The Act of Listening Brings Freedom

From Krishnamurti’s Book COMMENTARIES ON LIVING 2

The full moon was just coming up over the river; there was a haze which made her red, and smoke was rising from the many villages, for it was cold. There was not a ripple on the river, but the current was hidden, strong and deep. The swallows were flying low, and one or two wing tips touched the water, disturbing ever so little the placid surface. Up the river the evening star was just visible over a minaret in the distant, crowded town. The parrots were coming back to be near human habitation, and their flight was never straight.

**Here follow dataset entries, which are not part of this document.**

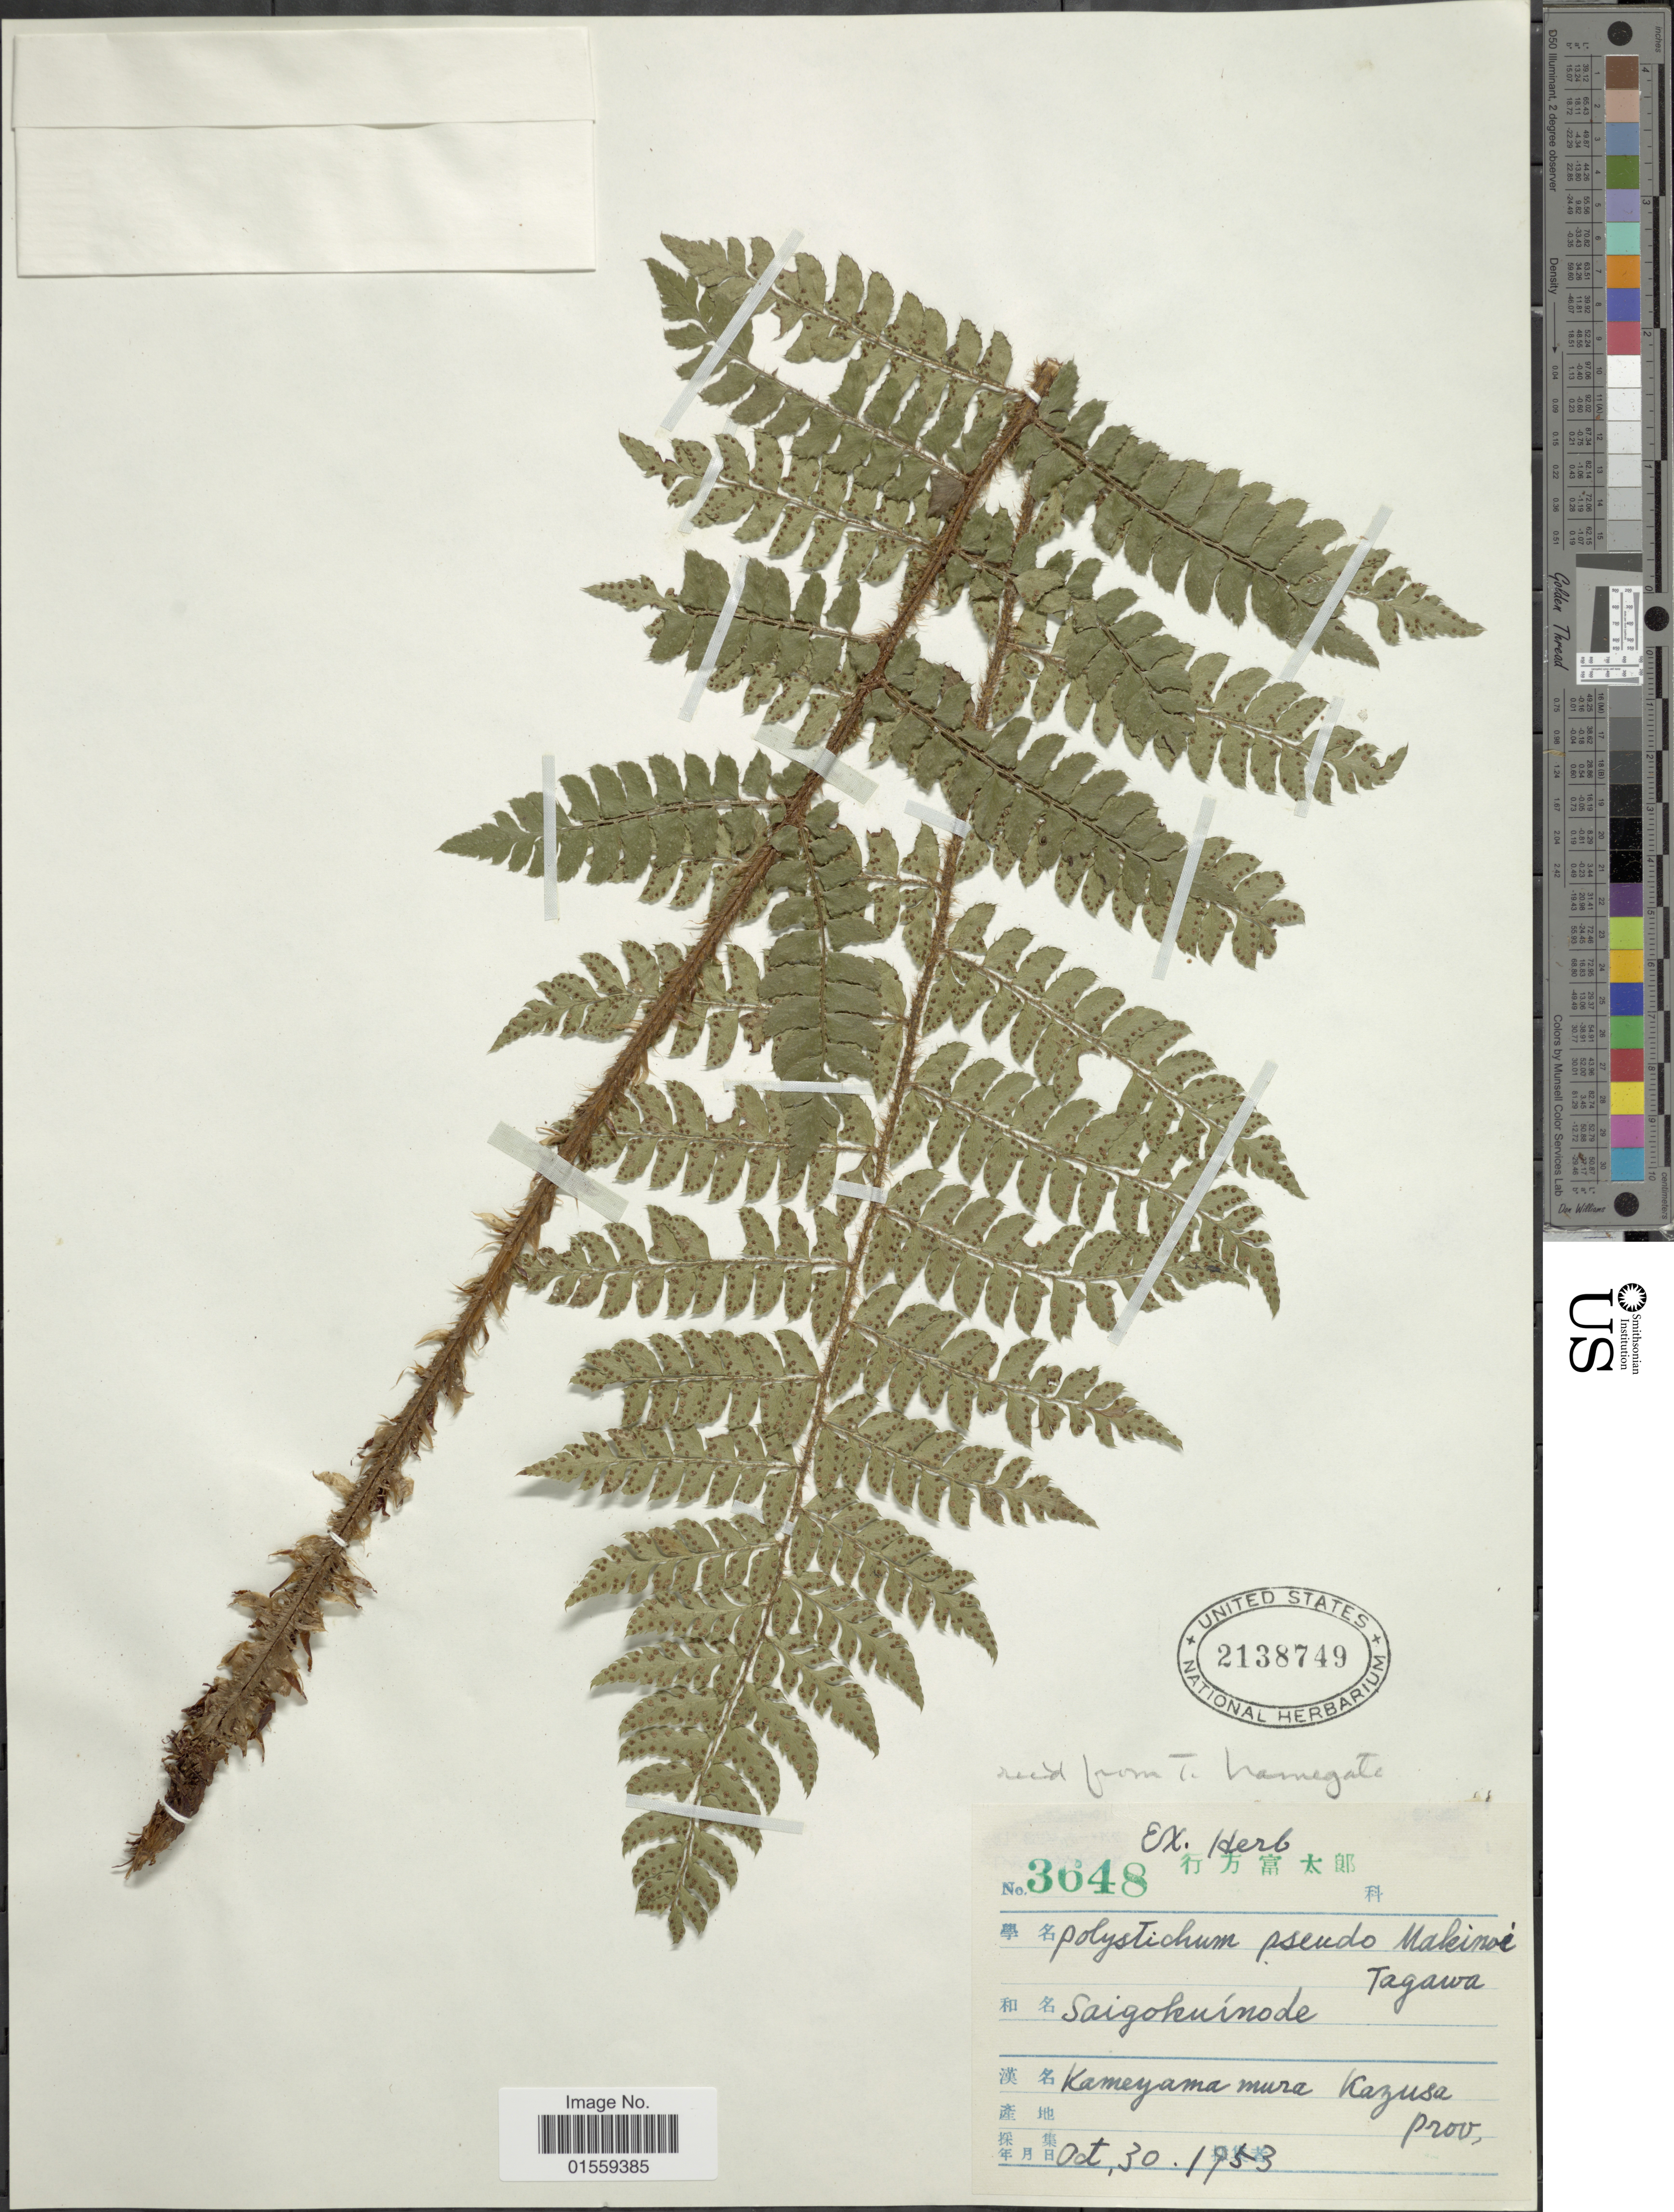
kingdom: Plantae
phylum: Tracheophyta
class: Polypodiopsida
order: Polypodiales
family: Dryopteridaceae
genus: Polystichum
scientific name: Polystichum pseudomakinoi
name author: Tagawa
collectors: T. Namegata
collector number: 3648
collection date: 1953-10-30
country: Japan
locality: Kameyama mura Kazusa Prov.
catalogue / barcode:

They would drop with a screech, pick up a grain, and fly sideways, but they were always moving forward towards a leafy tree, where they were gathering by the hundreds; then off they would fly again to a more sheltering tree, and as darkness came there would be silence. The moon was now well over the tops of the trees, and she made a silvery pathway on the still waters.

‘I see the importance of listening, but I wonder if I ever really listen to what you say,’ he remarked. ‘Somehow I have to make a great effort to listen.’

When you make an effort to listen, are you listening? Is not that very effort a distraction which prevents listening? Do you make an effort when you listen to something that gives you delight? Surely, this effort to listen is a form of compulsion. Compulsion is resistance, is it not? And resistance breeds problems, so listening becomes one of them. Listening itself is never a problem.

‘But to me it is. I want to listen correctly because I feel that what you are saying has deep significance, but I can’t go beyond its verbal meaning.’

If I may say so, you are not listening now to what is being said. You have made listening into a problem, and this problem is preventing you from listening. Everything we touch becomes a problem, one issue breeds many other issues. perceiving this is it possible not to breed problems at all?

‘That would be marvellous, but how is one to come to that happy state?’

Again, you see, the question of ‘how’, the manner of achieving a certain state, becomes still another problem. We are talking of not giving birth to problems. If it may be pointed out, you must be aware of the manner in which the mind is creating the problem. You want to achieve the state of perfect listening; in other words, you are not listening, but you want to achieve a state, and you need time and interest to gain that or any other state. The need for time and interest generates problems. You are not simply aware that you are not listening. When you are aware of it, the very fact that you are not listening has its own action; the truth of that fact acts, you do not act upon the fact. But you want to act upon it, to change it, to cultivate its opposite, to bring about a desired state, and so on. Your effort to act upon the fact breeds problems, whereas seeing the truth of the fact brings its own liberating action. You are not aware of the truth, nor do you see the false as the false, as long as your mind is occupied in anyway with effort, with comparison, with justification or condemnation.

‘All this may be so, but with all the conflicts and contradictions that go on within oneself, it still seems to me that it is almost impossible to listen.’

Listening itself is a complete act; the very act of listening brings its own freedom. But are you really concerned with listening, or with altering the turmoil within? If you would listen, sir, in the sense of being aware of your conflicts and contradictions without forcing them into any particular pattern of thought, perhaps they might altogether cease. You see, we are constantly trying to be this or that, to achieve a particular state, to capture one kind of experience and avoid another, so the mind is everlastingly occupied with something; it is never still to listen to the noise of its own struggles and pains. Be simple, sir, and don’t try to become something or to capture some experience.